Head teacher shortage 'is easing'

head teacher at desk
Some 3,000 schools in England and Wales advertised for head teachers

Problems of recruiting head teachers in England and Wales have eased slightly, according to an annual survey.

The number of posts unfilled after one advertisement was down slightly on last year, Education Data Surveys said.

Some 26% of primary, 19% of secondary and 27% of special school vacancies were unfilled, compared with 32%, 21% and 38% respectively in 2008.

Head teachers' union leader Dr John Dunford said the recession might have led senior staff to stay in schools.

He said: "In the financial uncertainty that exists in the country at the moment people are staying on a bit longer.

"We will have to wait until next year to see if the demographic downturn - which has this bulge of head teachers in their 50s and 60s approaching retirement age - causes major recruitment problems."


The report by Education Data Surveys also suggested women might finally have broken through the so-called glass ceiling to claim the top jobs in secondary schools.

It found that 44% of people appointed to headships last year were women, compared with 31% in 2008 and an average of 37% in the past five years.

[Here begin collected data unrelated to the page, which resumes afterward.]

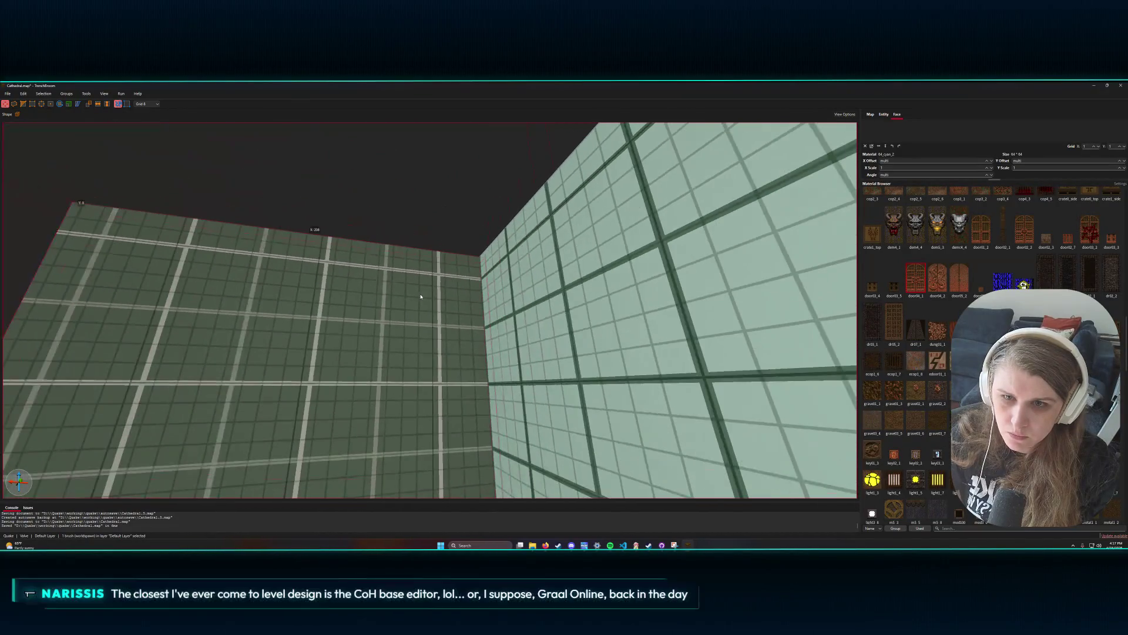
drag(419, 298, 413, 300)
- Extend the vertical slab's bottom downward and shift it slightly left beside the cross wall
key(s)
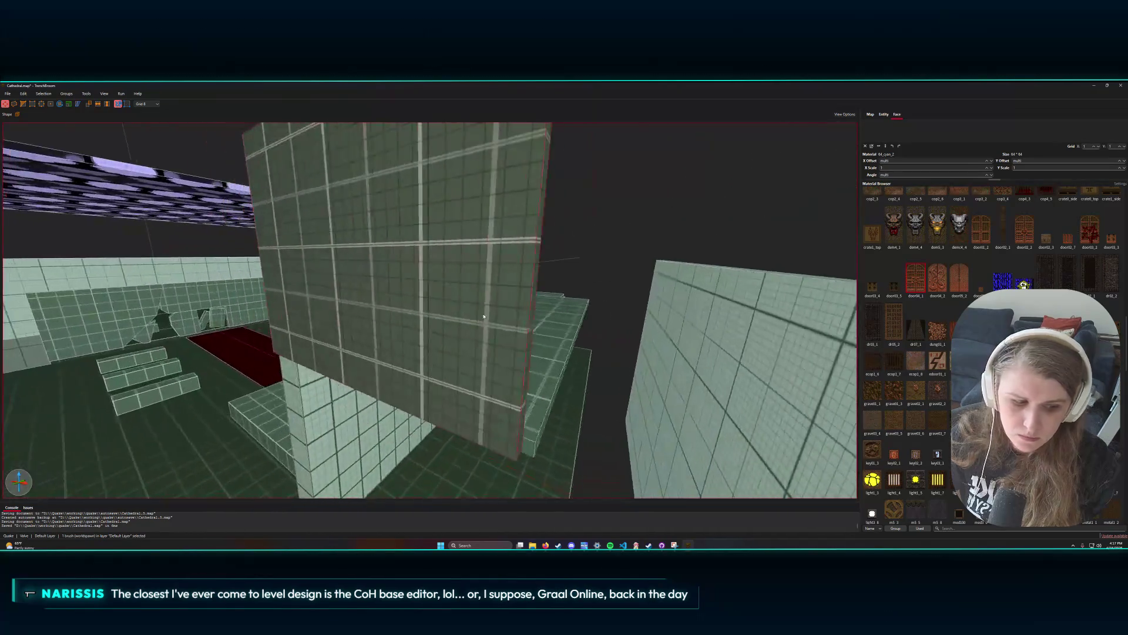
key(w)
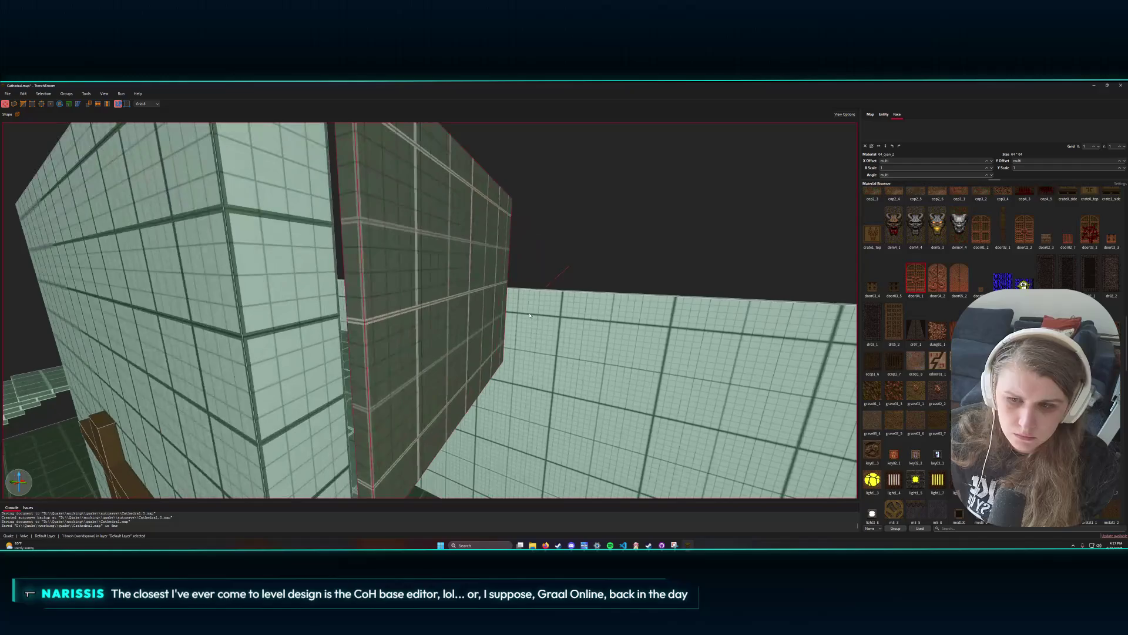
key(s)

However, Mick Brookes, general secretary of the National Association of Head Teachers, said a significant number of schools still struggled to fill posts after a first advert.

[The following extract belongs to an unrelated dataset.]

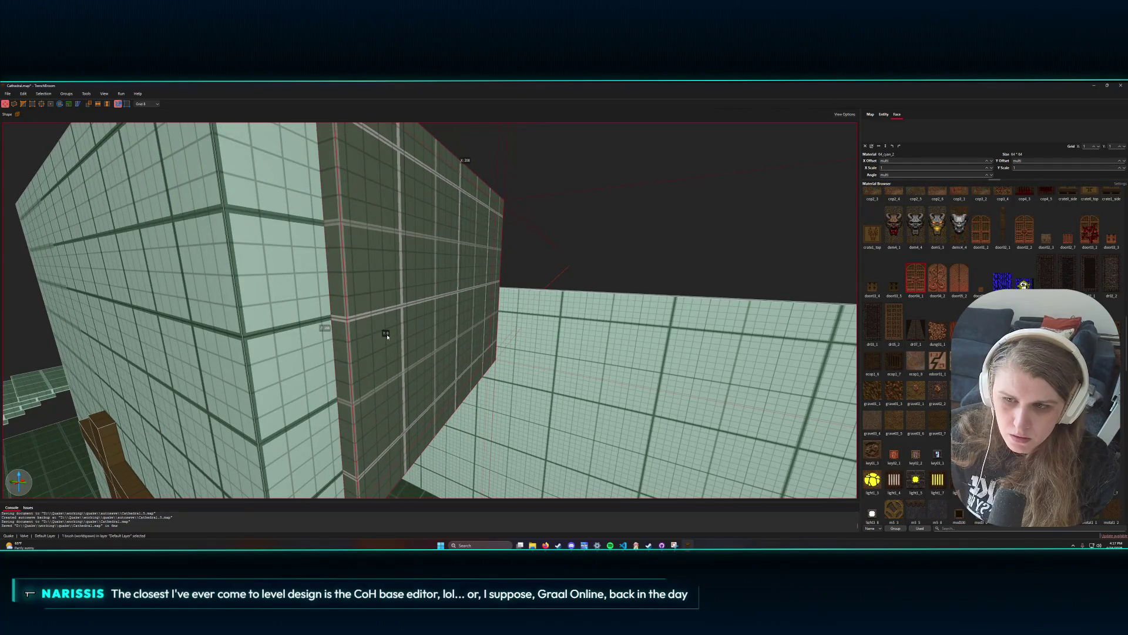
key(w)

He added: "The phenomenon of so many senior colleagues leaving the profession before normal retirement age does not encourage others to step up to the plate. Neither does the ever expanding and uncontrollable nature of workload for school leaders.

"However it is galling that this slight improvement in recruitment to the top job has met with misjudged recent comments from the secretary of state."

England's Children's Secretary Ed Balls had suggested schools could join together in federations and make savings on their leadership teams.


About 3,000 schools in England and Wales advertised for a head teacher last year, according to EDS.

There were an average of 4.8 applications for head teacher posts in primary schools and 15.9 for secondary schools. For special schools, the rate was 5.5 per post.

Steve Munby, chief executive of the National College for Leadership of Schools and Children's Services, said it would continue its "relentless focus" on ensuring a steady supply of the very best heads.

He added: "I'm encouraged to see that more women are being appointed to headship in the secondary sector.

"I'm also pleased that the number of unfilled headship vacancies is down on last year.

"These are both positive signs but we shouldn't forget we're operating in unprecedented times."